Flu Recommendations for Long-Term Care Facilities

Influenza is an acute, highly contagious respiratory disease, characterized by abrupt onset of fever, body aches, sore throat, headache and cough. The guidelines below are being provided to assist in minimizing transmission and the impact of outbreaks.

  • Employees of nursing homes and chronic-care facilities, residents, family members and others who have regular patient/resident contact should be vaccinated against influenza.
  • Influenza vaccine may not be fully protective in the frail elderly. Thus, if an outbreak of influenza occurs, the facility may consider giving residents and staff prophylactic antivirals.
  • For those who become ill (both staff and residents), antiviral treatment may reduce viral shedding, and viral transmission.  For antiviral treatment to be effective, it must be started as soon as possible (and is probably ineffective if started more than 48 hours after the onset of symptoms).
  • The specific antiviral drug used may depend on the strain of influenza circulating in the facility. Testing a sample of residents should be considered in an outbreak situation.

How to prevent transmission of the influenza virus

  • Transmission commonly occurs from unprotected coughs or sneezes. Make sure tissues are available at all times.  Encourage residents and staff to cover their mouths when coughing and use a tissue when sneezing or blowing their nose. Tissues should be disposed of immediately, followed by proper handwashing (alcohol hand gels may be used).
  • Provide an easily accessible container for proper disposal of tissues.
  • Any staff member suspected of having the flu should be sent home and stay home for the duration of the illness.
  • Staff should use universal and droplet precautions.
  • Staff must practice good hand hygiene at all times. This means using warm water and soap for at least 15-20 seconds each time. Alcohol hand gels may be used if hands are not soiled.
  • Residents should wash hands or have hands washed before leaving room, after sneezing or coughing, and at other appropriate times. Alcohol hand gels can be used for this purpose if hands are not soiled.
  • Common use surfaces such as door handles, handrails, game table surfaces, etc., should be cleaned regularly (at least twice daily) with disinfectant. (Bleach solutions or commercial disinfectants are appropriate.)
  • Ill residents should stay in their rooms. Non-ill roommates should be relocated to other rooms. If many residents are ill, cohorting to a specific area or ward may be considered.
  • If cohorting is practiced, staff should be cohorted also, i.e. those staff caring for ill patients should not also care for the well patients.
  • Family members and other visitors with respiratory illness should not be allowed into the facility.
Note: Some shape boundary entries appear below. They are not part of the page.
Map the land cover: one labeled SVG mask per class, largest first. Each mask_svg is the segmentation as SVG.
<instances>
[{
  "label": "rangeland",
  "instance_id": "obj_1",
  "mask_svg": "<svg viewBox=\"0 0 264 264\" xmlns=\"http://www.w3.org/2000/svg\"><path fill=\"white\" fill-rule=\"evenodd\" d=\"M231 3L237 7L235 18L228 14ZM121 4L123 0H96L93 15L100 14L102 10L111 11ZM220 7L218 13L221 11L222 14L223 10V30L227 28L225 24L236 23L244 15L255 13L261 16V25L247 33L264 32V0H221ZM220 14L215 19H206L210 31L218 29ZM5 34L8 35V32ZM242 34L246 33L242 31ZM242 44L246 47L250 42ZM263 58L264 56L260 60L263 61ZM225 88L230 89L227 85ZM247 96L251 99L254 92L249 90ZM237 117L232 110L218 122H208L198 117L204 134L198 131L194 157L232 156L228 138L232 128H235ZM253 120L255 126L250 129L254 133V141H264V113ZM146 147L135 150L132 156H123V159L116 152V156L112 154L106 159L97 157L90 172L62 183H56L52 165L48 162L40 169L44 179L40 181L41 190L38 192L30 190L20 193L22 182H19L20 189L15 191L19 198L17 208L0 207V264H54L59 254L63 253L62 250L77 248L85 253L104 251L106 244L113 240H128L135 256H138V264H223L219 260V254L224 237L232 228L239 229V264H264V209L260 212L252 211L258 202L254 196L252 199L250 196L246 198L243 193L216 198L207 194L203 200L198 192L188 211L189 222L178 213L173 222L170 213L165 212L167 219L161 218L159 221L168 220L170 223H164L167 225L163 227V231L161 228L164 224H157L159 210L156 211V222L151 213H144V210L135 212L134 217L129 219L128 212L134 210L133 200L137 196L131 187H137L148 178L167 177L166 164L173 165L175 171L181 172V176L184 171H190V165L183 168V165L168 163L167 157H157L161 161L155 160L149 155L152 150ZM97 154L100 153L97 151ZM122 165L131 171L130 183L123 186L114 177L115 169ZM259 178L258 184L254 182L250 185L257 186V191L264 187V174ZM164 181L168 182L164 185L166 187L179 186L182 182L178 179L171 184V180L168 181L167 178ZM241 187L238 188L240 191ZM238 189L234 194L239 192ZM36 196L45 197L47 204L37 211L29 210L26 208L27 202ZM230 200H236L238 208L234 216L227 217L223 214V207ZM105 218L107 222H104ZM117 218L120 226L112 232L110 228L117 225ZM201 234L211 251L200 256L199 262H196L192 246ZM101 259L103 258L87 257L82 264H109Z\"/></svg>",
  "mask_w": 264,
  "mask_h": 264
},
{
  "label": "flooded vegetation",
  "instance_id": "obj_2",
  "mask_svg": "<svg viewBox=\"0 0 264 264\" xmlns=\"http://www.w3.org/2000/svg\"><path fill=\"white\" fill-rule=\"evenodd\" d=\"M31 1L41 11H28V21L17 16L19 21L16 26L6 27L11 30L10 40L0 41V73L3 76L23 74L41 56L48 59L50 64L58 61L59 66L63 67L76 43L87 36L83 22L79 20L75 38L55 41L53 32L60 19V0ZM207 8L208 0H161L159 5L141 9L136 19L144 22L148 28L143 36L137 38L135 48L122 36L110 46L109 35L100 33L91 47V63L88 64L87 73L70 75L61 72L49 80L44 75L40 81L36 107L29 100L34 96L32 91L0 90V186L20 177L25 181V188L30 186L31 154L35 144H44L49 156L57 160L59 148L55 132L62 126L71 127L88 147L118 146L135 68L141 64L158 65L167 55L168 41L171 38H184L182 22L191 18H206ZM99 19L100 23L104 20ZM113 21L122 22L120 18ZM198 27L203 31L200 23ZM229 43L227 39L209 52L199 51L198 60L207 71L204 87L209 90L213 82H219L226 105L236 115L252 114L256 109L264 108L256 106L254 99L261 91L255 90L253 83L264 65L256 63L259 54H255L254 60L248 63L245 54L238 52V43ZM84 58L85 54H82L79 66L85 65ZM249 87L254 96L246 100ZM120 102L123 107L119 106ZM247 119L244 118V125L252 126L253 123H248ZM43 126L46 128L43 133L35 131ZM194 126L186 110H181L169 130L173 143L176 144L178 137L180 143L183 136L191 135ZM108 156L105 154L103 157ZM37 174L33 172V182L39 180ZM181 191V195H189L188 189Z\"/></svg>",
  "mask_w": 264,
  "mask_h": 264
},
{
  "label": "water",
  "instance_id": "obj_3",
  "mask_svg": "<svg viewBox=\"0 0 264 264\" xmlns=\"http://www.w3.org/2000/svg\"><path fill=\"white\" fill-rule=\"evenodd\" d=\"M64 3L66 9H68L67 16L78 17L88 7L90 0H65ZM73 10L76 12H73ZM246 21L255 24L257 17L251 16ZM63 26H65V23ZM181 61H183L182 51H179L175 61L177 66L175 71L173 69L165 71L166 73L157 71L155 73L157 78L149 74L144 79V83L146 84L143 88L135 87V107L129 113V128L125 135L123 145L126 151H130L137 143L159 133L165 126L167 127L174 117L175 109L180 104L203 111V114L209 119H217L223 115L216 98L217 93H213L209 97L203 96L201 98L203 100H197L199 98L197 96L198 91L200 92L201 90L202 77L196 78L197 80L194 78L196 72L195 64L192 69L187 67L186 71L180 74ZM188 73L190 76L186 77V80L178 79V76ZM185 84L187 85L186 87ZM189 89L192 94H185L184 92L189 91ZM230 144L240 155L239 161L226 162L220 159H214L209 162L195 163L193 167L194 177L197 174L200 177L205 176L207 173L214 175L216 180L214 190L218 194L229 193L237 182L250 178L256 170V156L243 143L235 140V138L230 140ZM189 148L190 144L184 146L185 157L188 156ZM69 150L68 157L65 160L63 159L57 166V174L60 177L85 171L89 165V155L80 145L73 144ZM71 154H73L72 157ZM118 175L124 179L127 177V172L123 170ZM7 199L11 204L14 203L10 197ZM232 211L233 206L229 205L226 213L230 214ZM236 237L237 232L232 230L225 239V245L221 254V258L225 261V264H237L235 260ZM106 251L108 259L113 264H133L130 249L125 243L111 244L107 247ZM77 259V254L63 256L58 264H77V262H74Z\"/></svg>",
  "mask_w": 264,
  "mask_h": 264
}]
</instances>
Who should get the flu shot: (for more information contact your health care provider or local health department)

  • All persons 50 years of age or older.
  • Residents of nursing homes and other chronic-care facilities.
  • Anyone older than 6 months of age with chronic cardiovascular or pulmonary disorders, including asthma .
  • Anyone older than 6 months of age who have had regular medical follow-up or hospitalization during the preceding year because of chronic metabolic diseases (including diabetes mellitus), renal dysfunction, or are immunosuppressed.
  • Women who will be pregnant during the influenza season.
  • Employees and volunteers of nursing homes and chronic-care facilities who have patient/resident contact.
  • Household members (including children) of persons in high-risk groups.
  • Any person who wishes to reduce the likelihood of becoming ill with influenza.